(THE PROBLEM): Go to the line with "Figure 8. Reconstruction" in the records below, then output it and each following line exactly, up to and including the line with "Figure 4: Bijective function 𝑓 3 (𝑥) .". Skip pictures and add nothing.
EXERCISE INPUT Start Marker
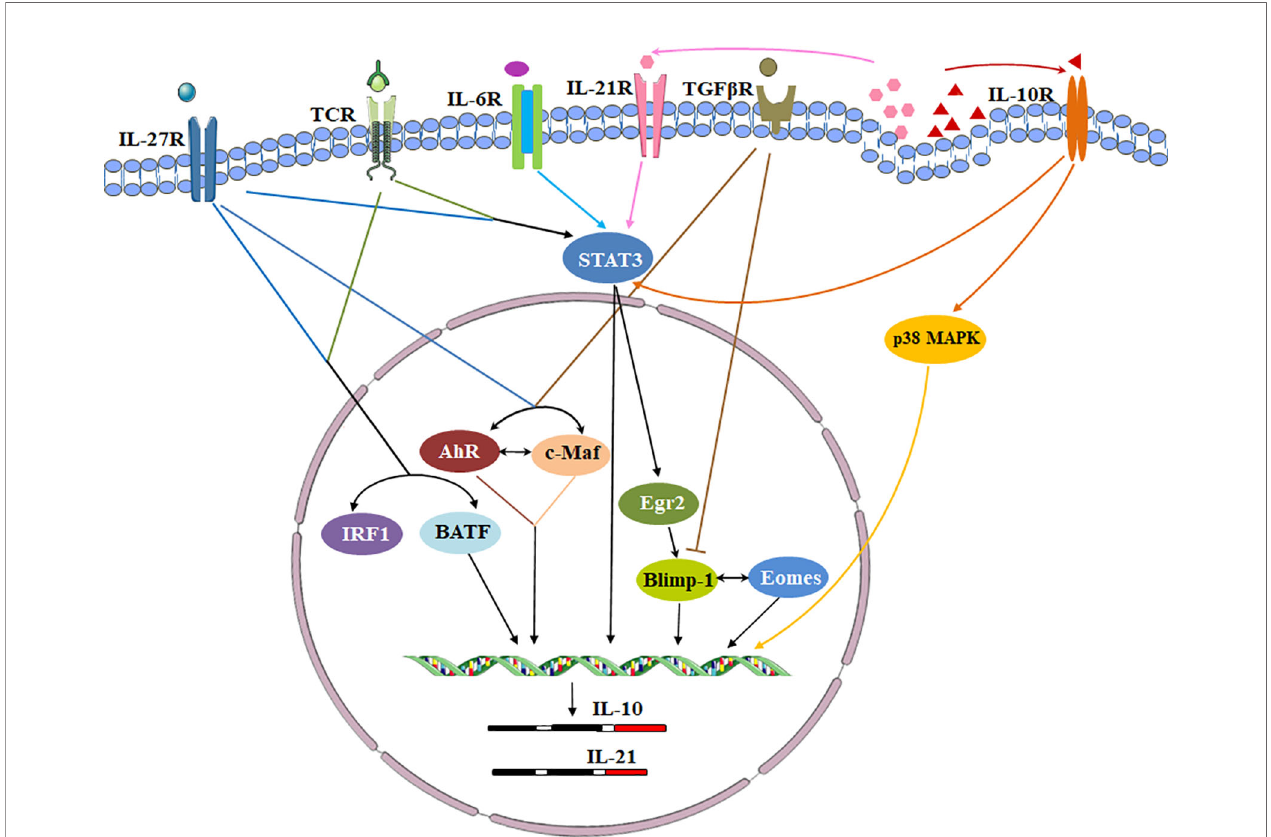
FIGURE 3 | Transcriptional regulation of signaling pathways during Tr1 cell induction. Cytokines, cytokine receptors and transcription factors establish a signaling transduction network to induce Tr1 cells in vitro and in vivo . IL-27 is a key cytokine in these pathways. IL-27 activates c-Maf and AhR. IL-27 along with TCR stimulation also induces high levels of Egr-2 which drives Blimp-1 expression. Conversely, TGF- b signaling antagonizes Blimp-1 by inducing AhR and c-Maf. c-Maf, AhR and Egr-2-Blimp-1 axis promote IL-10 and IL-21 secretion. The autocrine IL-10 and IL-21 maintain Tr1 cell stability via p38 MAPK and STAT3 respectively. Eomes is another key transcription factor. Eomes is dependent on IL-27, and interacts Blimp-1 to activate IL-10 expression. IRF1 and BATF which induced by TCR activation and IL-27 prepare the chromatin landscape for induction of the Tr1 gene network. IL-6 and other STAT3 activating cytokines might utilize the same transcriptional factors to generate Tr1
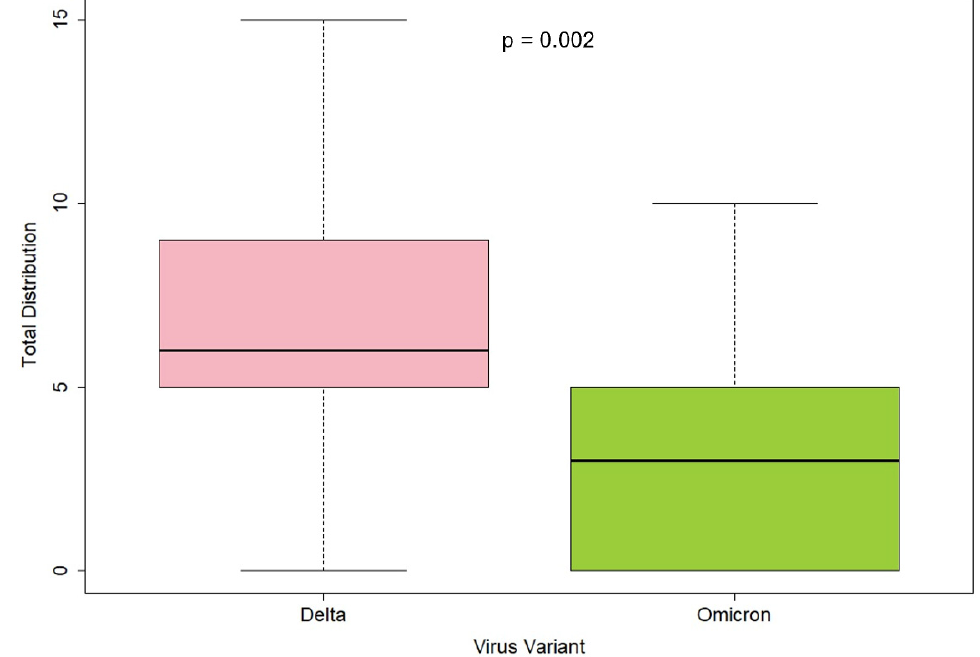
Figure 3. Box and whisker plot. Semiquantitative total distribution according to virus variant. p = 0.002 from t -test. Table 5. Multiple regression analysis of semiquantitative lung involvement and virus variant, ad- justed for vaccination status and stage of infection. Predictor Estimate ( β ) 95%CI p -Value Model 1: Association of semiquantitative lung involvement and virus variant, adjusted for vaccination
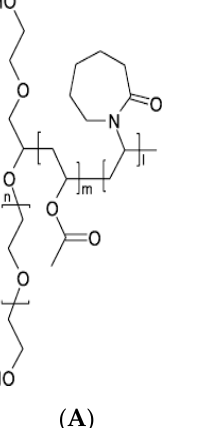
Figure 10. Chemical structure of ( A ) Soluplus ® [79] and ( B ) Kollicoat ® IR [79].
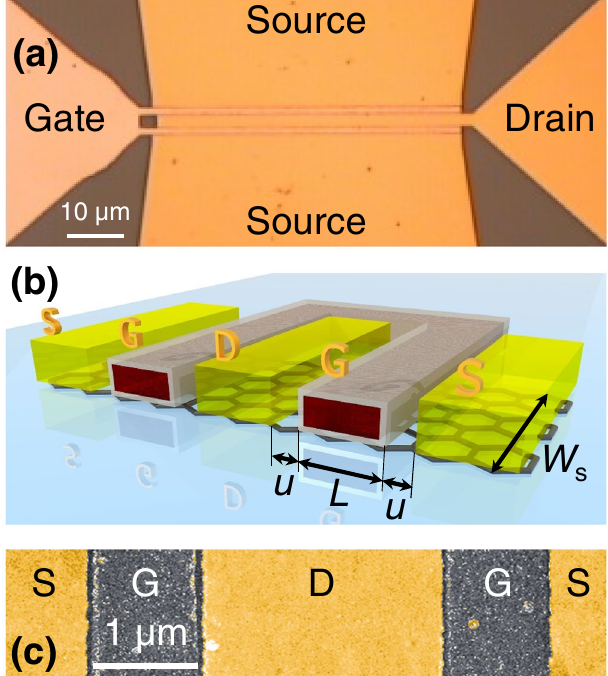
Figure 1. High-frequency GFET. ( a ) Optical image of one of the fabricated GFETs with the gate length L = 1.1 μ m. Graphene stripe cannot be seen as it is completely covered by the contacts. ( b ) Schematic of the central part of the GFET. Source (S) and drain (D) contacts (Au; yellow) are separated by an underlap (length u ) from the gate (G) contact (Al; red core), which is covered by an insulating layer (AlOx; gray shell). Width of graphene stripes W was 5, 20 and 50 μ m. All GFETs had the same contact width (~50 μ m) regardless of the s stripe width. The channel width = W W 2 . ( c ) Scanning electron microscopy image of the central part of one the s fabricated GFETs with the gate length L = 1 μ m. The underlap is = u 100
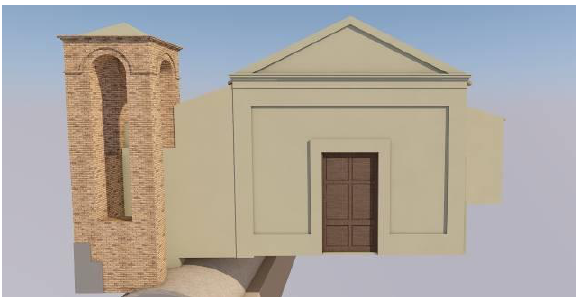
Figure 8. Reconstruction of Building Information Model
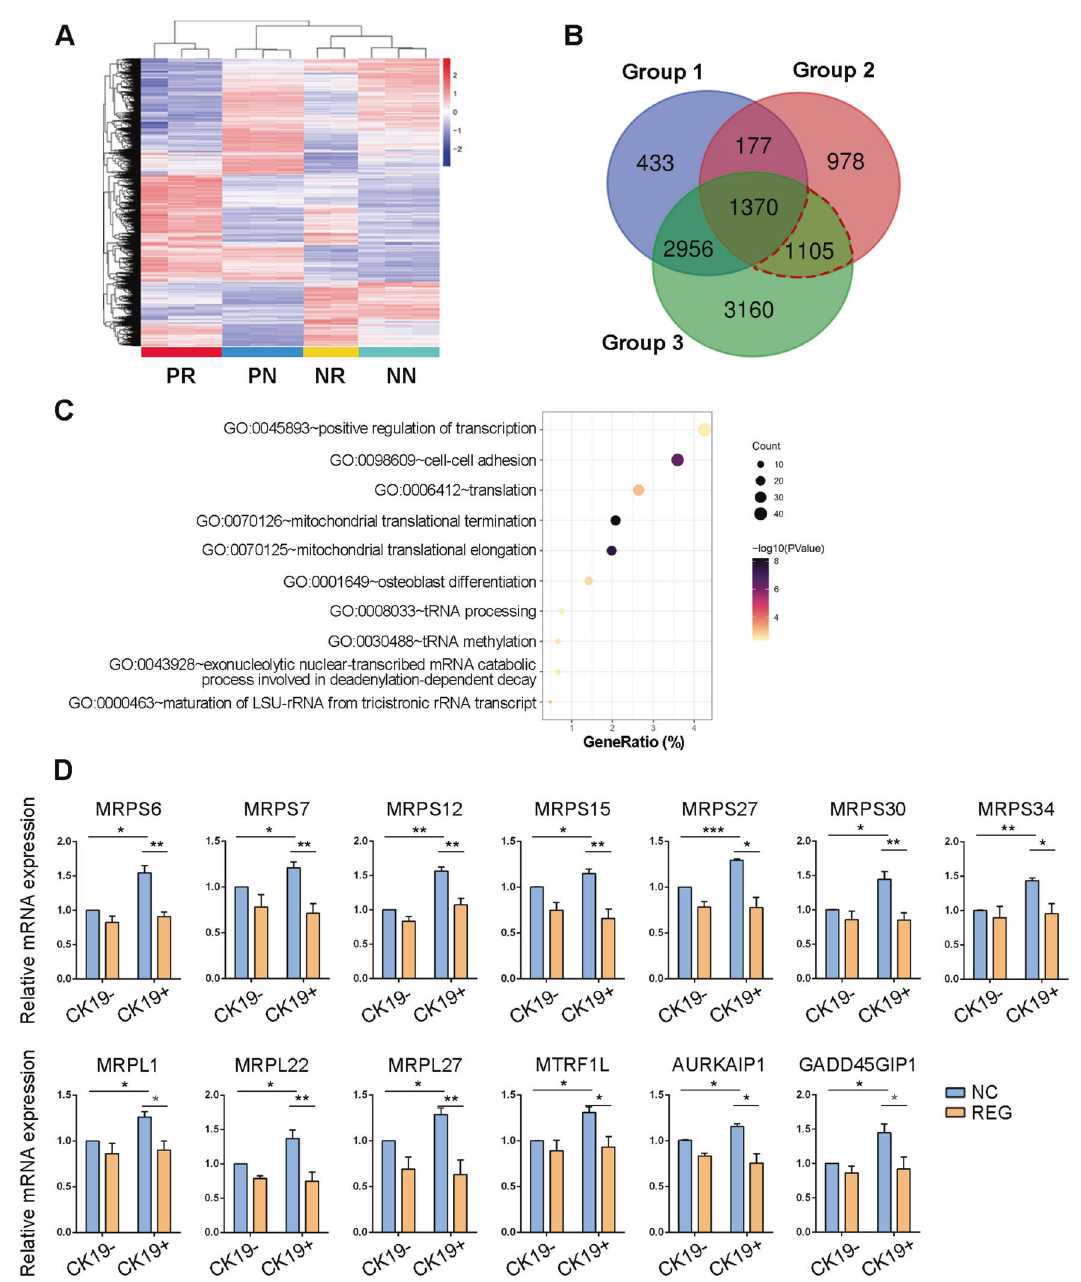
Fig. 5 Mitochondria was involved in mediating the sensitivity of CK19 + cells to regorafenib. A Heatmap of DEGs in the four groups. PR, CK19-positive cells treated with regorafenib; PN, CK19-positive cells as a negative control; NR, CK19-negative cells treated with regorafenib; NN, CK19-negative cells as a negative control. B Venn diagram of three groups of DEGs. Group 1, DEGs between NR and NN; group 2, upregulated genes from DEGs between PN and NN; group 3, regulated genes from DEGs between PR and PN. C Top 10 enriched biological processes by GO analysis. D Relative mRNA expression of mitochondrial ribosomal proteins (MRPs) in CK19 − and CK19 + cells treated with control and regorafenib. The data are shown as mean ± SD. * P < 0.05, ** P < 0.01, and *** P < 0.001. NC, negative control; REG, regorafenib; CK19 − , CK19-negative; CK19 + , CK19-positive; DEGs, differentially expressed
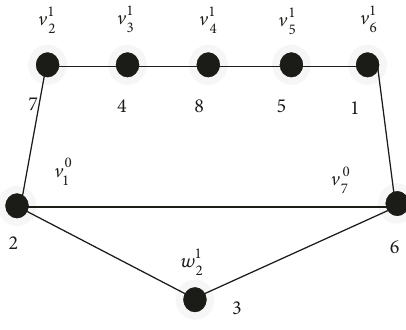
Figure 4: Bijective function 𝑓 3 (𝑥) .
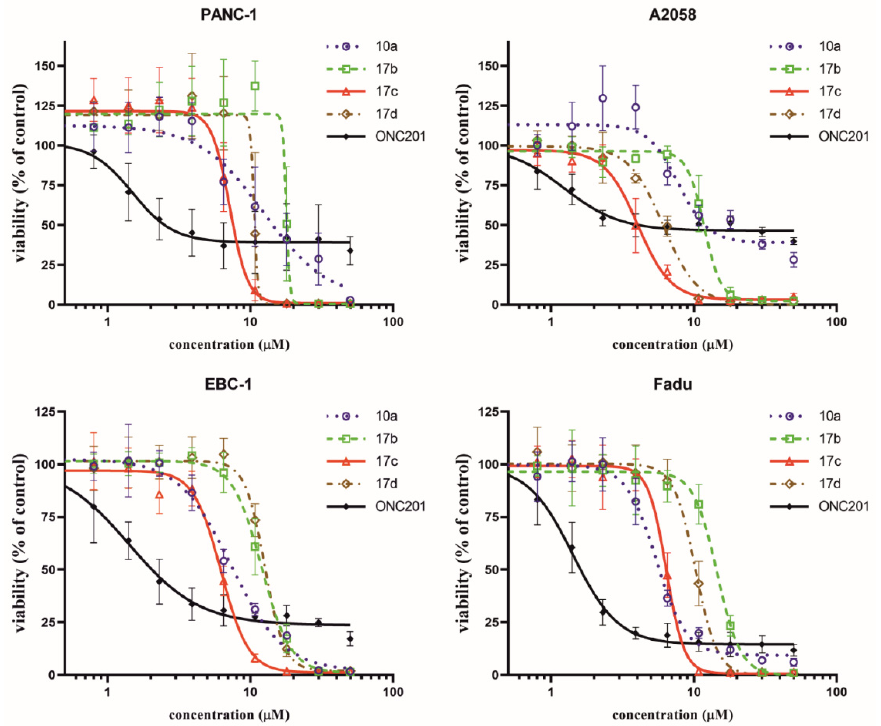
Figure 2. Dose–response curves of selected imipridone hybrids ( 10a , 17b , 17c and 17d ) and reference compound, ONC201, on different cancer cell lines based on MTT cell viability assay. Curves were fitted by GraphPad Prism 8 software using nonlinear regression (variable slope; 95% CI; n = 4). Table 2. IC 50 values (µM) of selected imipridone hybrids ( 10a , 17b , 17c and 17d ) and reference com- pound, ONC201, after 72 h of treatment, based on MTT assay. IC 50 values were determined by GraphPad Prism 8 software (nonlinear regression; variable slope; best-fit values; n = 4). Treated Cells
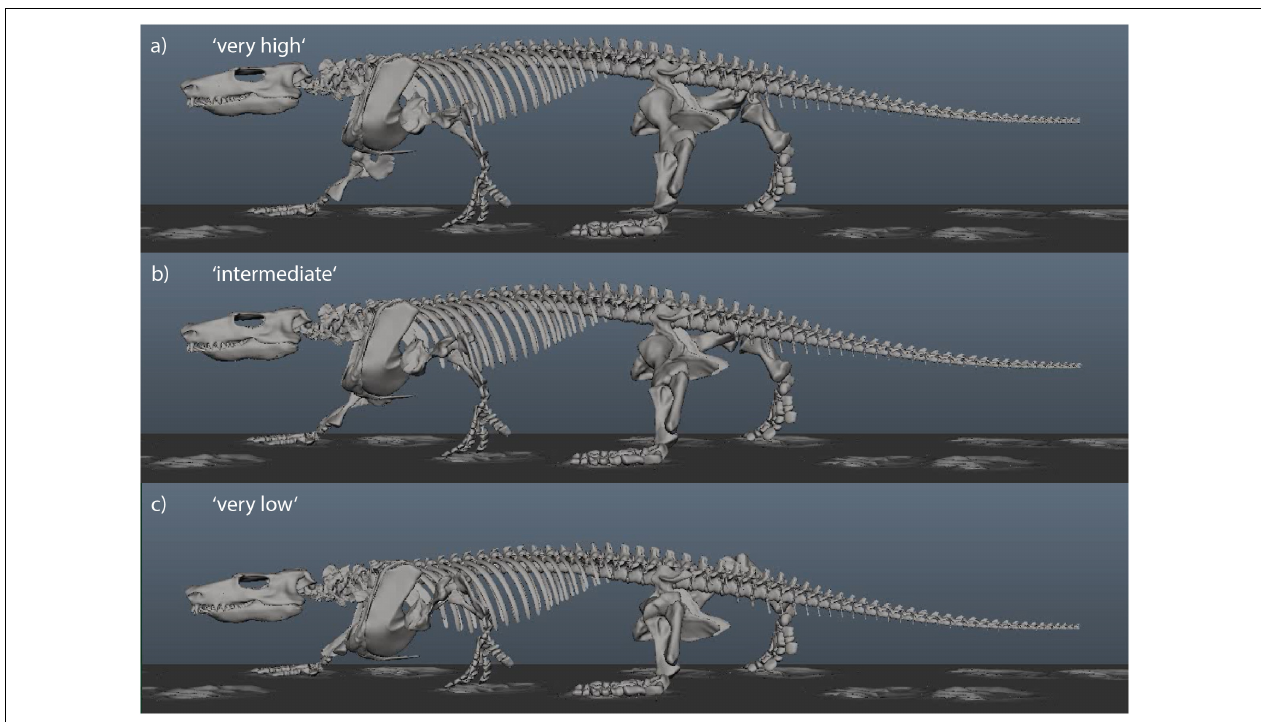
FIGURE 5 | Still images from animated Orobates locomotor cycle to illustrate the experimental variation of body height. Three of five variations are shown. Animation from Nyakatura et al. (2019). (a) “Very high” with IGD = 0.52. (b) “Intermediate” with IGD = 0.45. (c) “Very low” with IGD =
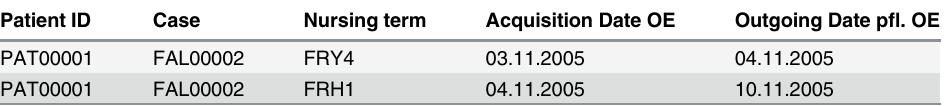
Table 1. Example entries for a case of a patient with the ID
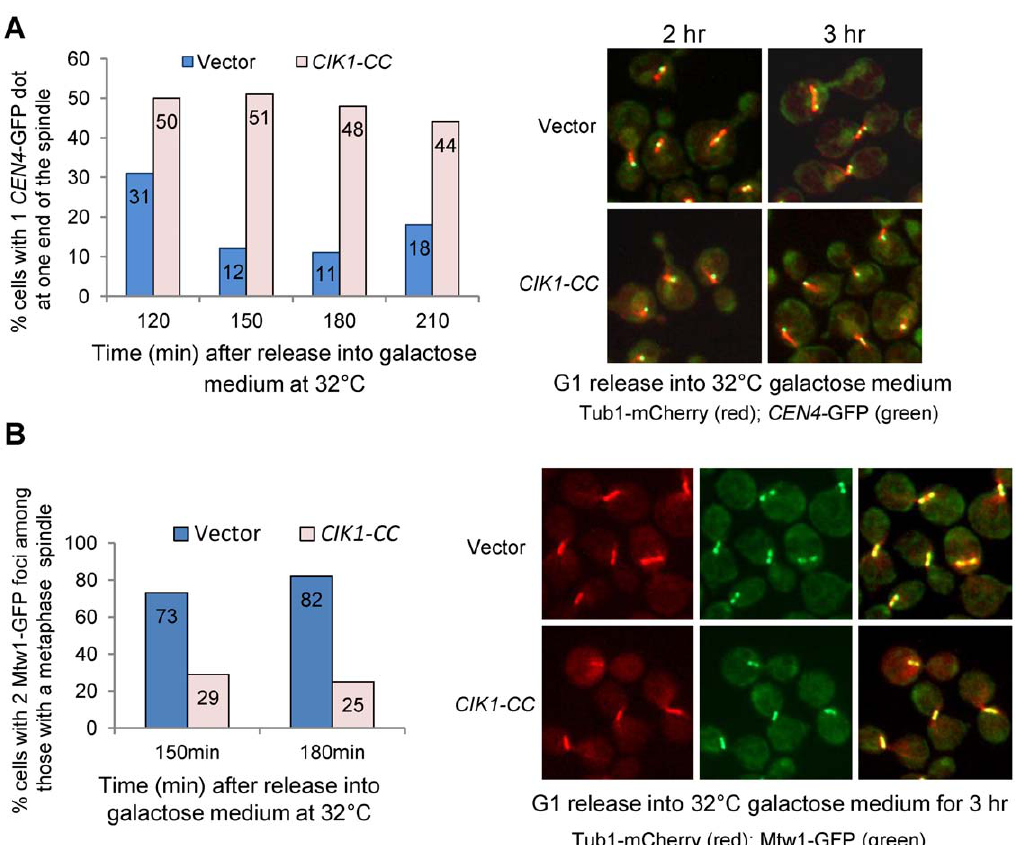
Figure 3. Overexpression of CIK1-CC leads to defects in chromosome bipolar attachment. A. G 1 -arrested cdc13-1 CEN4-GFP TUB1-mCherry cells with a vector or a P GAL CIK1-CC plasmid were released into galactose medium and incubated at 32 u C. Cells were collected at the indicated time points and fixed for the examination of fluorescence signals. The relative localization of CEN4 -GFP in cells with a normal looking metaphase spindle was determined. Of the cells with a metaphase spindle, the percentage of cells with a single GFP dot close to one spindle end was calculated and the result is shown in the left panel (n . 100). The relative localization of CEN4 -GFP signals to the spindle in some representative cells is shown in the right panel. B. cdc13-1 MTW1-GFP TUB1-mCherry cells with a vector or a P GAL CIK1-CC plasmid were released into galactose medium and incubated at 32 u C. Cells were collected at the indicated time points. Among the cells with a metaphase spindle, the percentage of cells with two clear GFP foci was counted and the result is shown in the left panel (n . 100). The spindle morphology and Mtw1-GFP distribution in some representative cells are shown in the right panel.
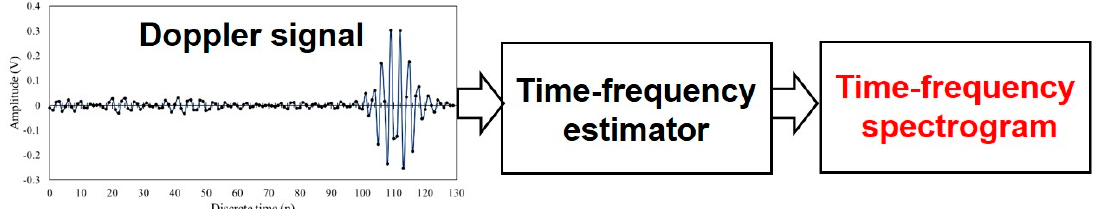
Figure 5. Diagram of a time ‐ frequency analysis of Doppler signal.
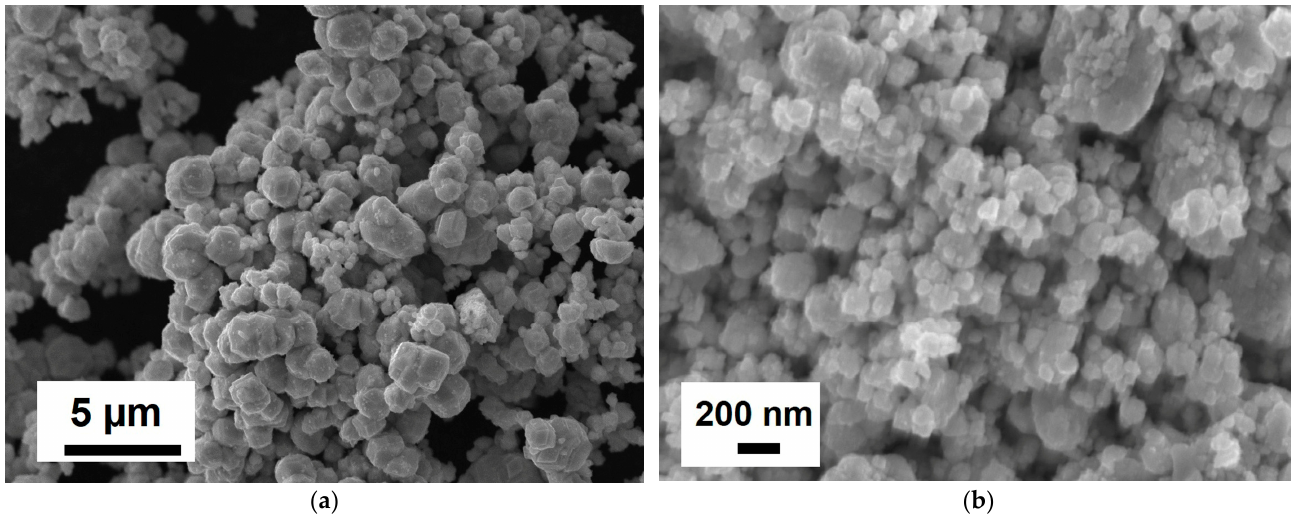
Figure 5. General view of initial tungsten powder ( a ) and composite granules ( b ). The general view of investigated tungsten materials: ( a ) tungsten initial powder (SEM NESCAN VEGA3); ( b ) composite granules (SEM Supra 50VP).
EXERCISE INPUT End Marker
(SOLUTION TO THIS PROBLEM):
Figure 8. Reconstruction of Building Information Model
Fig. 5 Mitochondria was involved in mediating the sensitivity of CK19 + cells to regorafenib. A Heatmap of DEGs in the four groups. PR, CK19-positive cells treated with regorafenib; PN, CK19-positive cells as a negative control; NR, CK19-negative cells treated with regorafenib; NN, CK19-negative cells as a negative control. B Venn diagram of three groups of DEGs. Group 1, DEGs between NR and NN; group 2, upregulated genes from DEGs between PN and NN; group 3, regulated genes from DEGs between PR and PN. C Top 10 enriched biological processes by GO analysis. D Relative mRNA expression of mitochondrial ribosomal proteins (MRPs) in CK19 − and CK19 + cells treated with control and regorafenib. The data are shown as mean ± SD. * P < 0.05, ** P < 0.01, and *** P < 0.001. NC, negative control; REG, regorafenib; CK19 − , CK19-negative; CK19 + , CK19-positive; DEGs, differentially expressed
Figure 4: Bijective function 𝑓 3 (𝑥) .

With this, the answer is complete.